A two-year backstop on holiday pay claims could be near an end, meaning huge liability for some employers.
For those who have experience of holiday pay claims or who are interested in this niche area, you will know that the two-year backstop on holiday pay claims introduced in 2015 has always been waiting for a test case. Many commentators thought it would not withstand such a challenge, and we appear to have witnessed the first case to test it.
In Afshah & Others v Addison Lee, an Employment Tribunal has concluded that the regulations which prevent claimants being able to go back further than two years to recover underpayments are “ultra vires”. This essentially means it is unlawful, and the ramifications for some employers could be huge.
The Employment Rights Bill looks set to change the landscape of holiday pay claims, but, for now, workers have three months to bring a claim for non-payment or underpayment of holiday pay. Provided that this claim is in time, they can then claim for previous deductions/non-payment for the whole series. In effect, for as long as the problem has persisted. To combat this, the government introduced a two-year cap on claims via the Deductions from Wages (Limitation) Regulations over a decade ago.

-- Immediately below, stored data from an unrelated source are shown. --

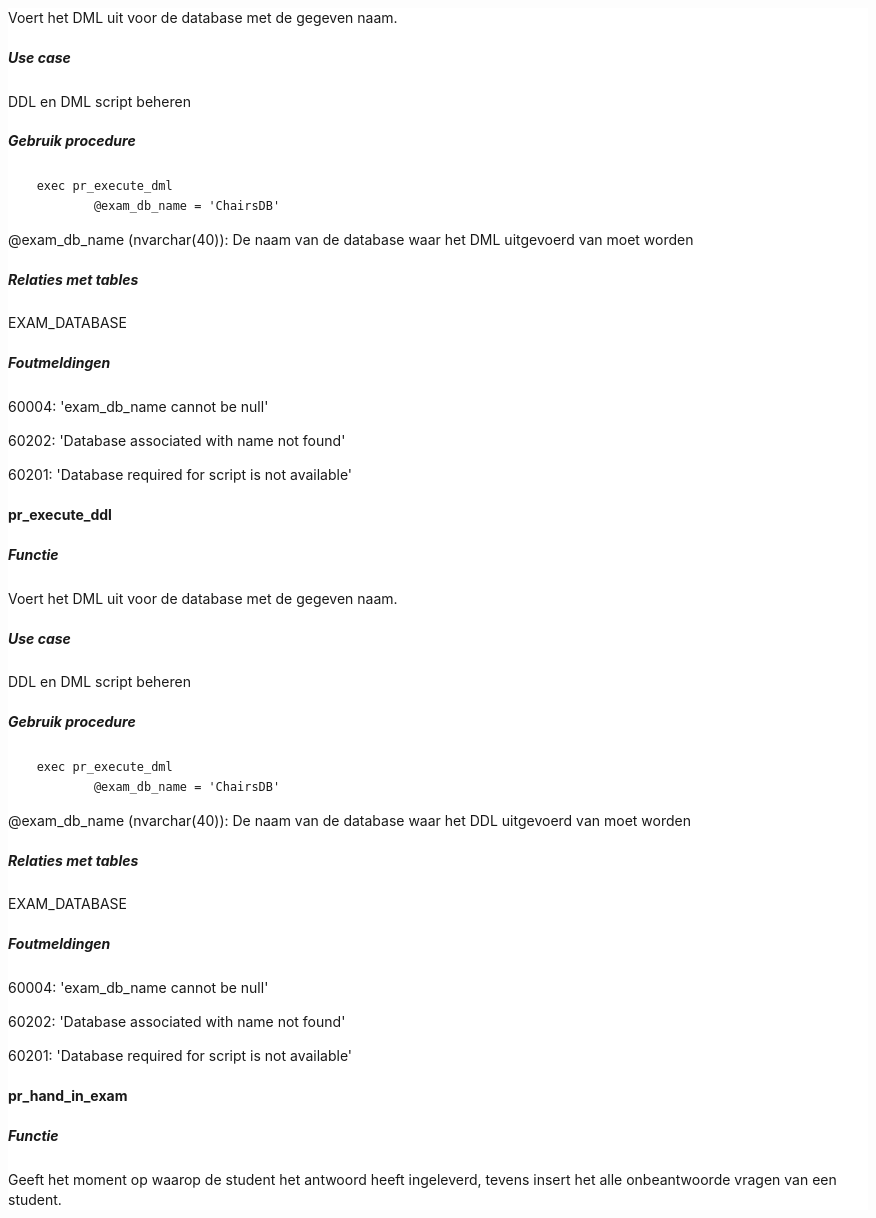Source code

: Voert het DML uit voor de database met de gegeven naam.

##### Use case 

DDL en DML script beheren

##### Gebruik procedure

        exec pr_execute_dml
                @exam_db_name = 'ChairsDB'

@exam_db_name (nvarchar(40)): De naam van de database waar het DML uitgevoerd van moet worden

##### Relaties met tables

EXAM_DATABASE

##### Foutmeldingen

60004: 'exam_db_name cannot be null'

60202: 'Database associated with name not found'

60201: 'Database required for script is not available'

#### pr_execute_ddl

##### Functie

Voert het DML uit voor de database met de gegeven naam.

##### Use case 

DDL en DML script beheren

##### Gebruik procedure

        exec pr_execute_dml
                @exam_db_name = 'ChairsDB'

@exam_db_name (nvarchar(40)): De naam van de database waar het DDL uitgevoerd van moet worden

##### Relaties met tables

EXAM_DATABASE

##### Foutmeldingen

60004: 'exam_db_name cannot be null'

60202: 'Database associated with name not found'

60201: 'Database required for script is not available'

#### pr_hand_in_exam

##### Functie

Geeft het moment op waarop de student het antwoord heeft ingeleverd, tevens insert het alle onbeantwoorde vragen van een student.
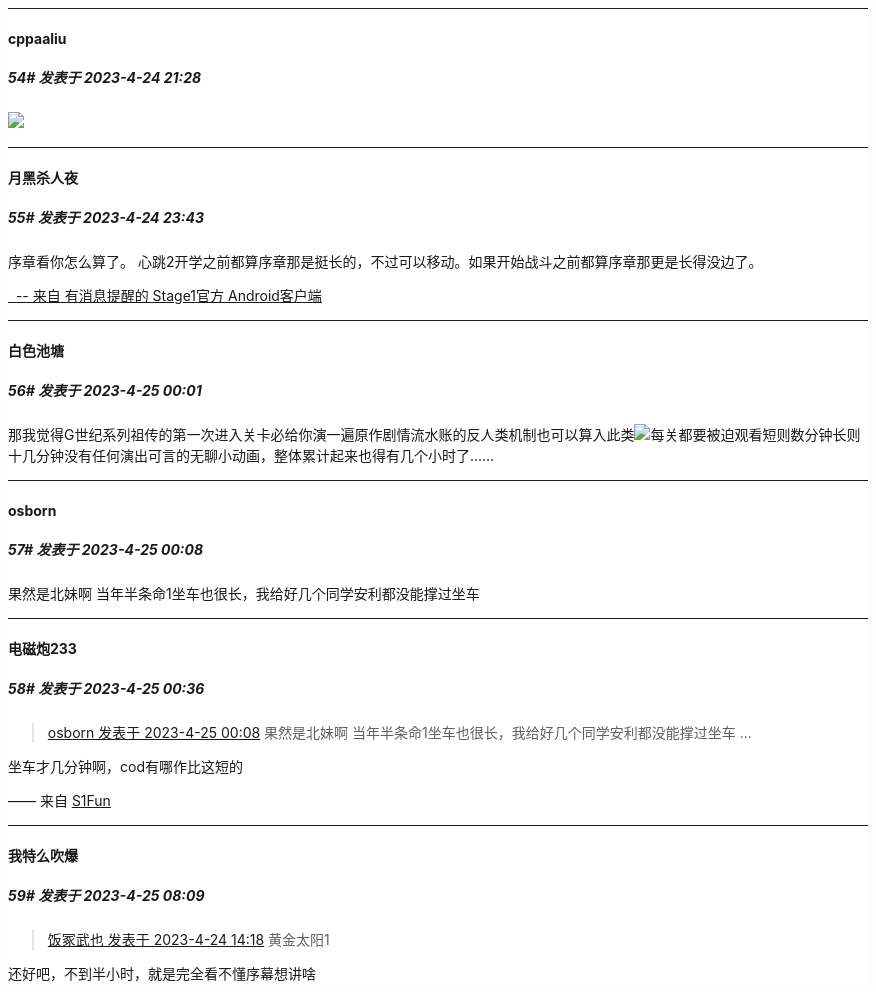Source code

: *****

####  cppaaliu  
##### 54#       发表于 2023-4-24 21:28

<img src="https://static.saraba1st.com/image/smiley/face2017/067.png" referrerpolicy="no-referrer">

*****

####  月黑杀人夜  
##### 55#       发表于 2023-4-24 23:43

序章看你怎么算了。
心跳2开学之前都算序章那是挺长的，不过可以移动。如果开始战斗之前都算序章那更是长得没边了。

[  -- 来自 有消息提醒的 Stage1官方 Android客户端](https://www.coolapk.com/apk/140634)

*****

####  白色池塘  
##### 56#       发表于 2023-4-25 00:01

那我觉得G世纪系列祖传的第一次进入关卡必给你演一遍原作剧情流水账的反人类机制也可以算入此类<img src="https://static.saraba1st.com/image/smiley/face2017/018.png" referrerpolicy="no-referrer">每关都要被迫观看短则数分钟长则十几分钟没有任何演出可言的无聊小动画，整体累计起来也得有几个小时了……

*****

####  osborn  
##### 57#       发表于 2023-4-25 00:08

果然是北妹啊
当年半条命1坐车也很长，我给好几个同学安利都没能撑过坐车

*****

####  电磁炮233  
##### 58#       发表于 2023-4-25 00:36

<blockquote><a href="httphttps://bbs.saraba1st.com/2b/forum.php?mod=redirect&amp;goto=findpost&amp;pid=60600874&amp;ptid=2130512" target="_blank">osborn 发表于 2023-4-25 00:08</a>
果然是北妹啊
当年半条命1坐车也很长，我给好几个同学安利都没能撑过坐车 ...</blockquote>
坐车才几分钟啊，cod有哪作比这短的

—— 来自 [S1Fun](https://s1fun.koalcat.com)

*****

####  我特么吹爆  
##### 59#       发表于 2023-4-25 08:09

<blockquote><a href="httphttps://bbs.saraba1st.com/2b/forum.php?mod=redirect&amp;goto=findpost&amp;pid=60592608&amp;ptid=2130512" target="_blank">饭冢武也 发表于 2023-4-24 14:18</a>
黄金太阳1</blockquote>
还好吧，不到半小时，就是完全看不懂序幕想讲啥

More recently, the Supreme Court looked again at this area in Chief Constable of the NI Police v Agnew. However, that case was under NI law, which did not have the two-year cap. In that case, the Supreme Court effectively held there was no backstop and that a claimant did not need to show a connection between deductions or that the erroneous payments had to be within three months of one another. This rang some alarm bells within UK law, where the legality of the two-year backstop has always been queried.
The case of Addison Lee is now the first test within England, Scotland and Wales where the backstop applies and – as many expected – the Tribunal found that the UK government had exceeded its powers by introducing the two-year backstop, meaning claimants should be able to recover holiday pay going back many years. Theoretically, this could mean as far back as 1998 when the Working Time Regulations were introduced.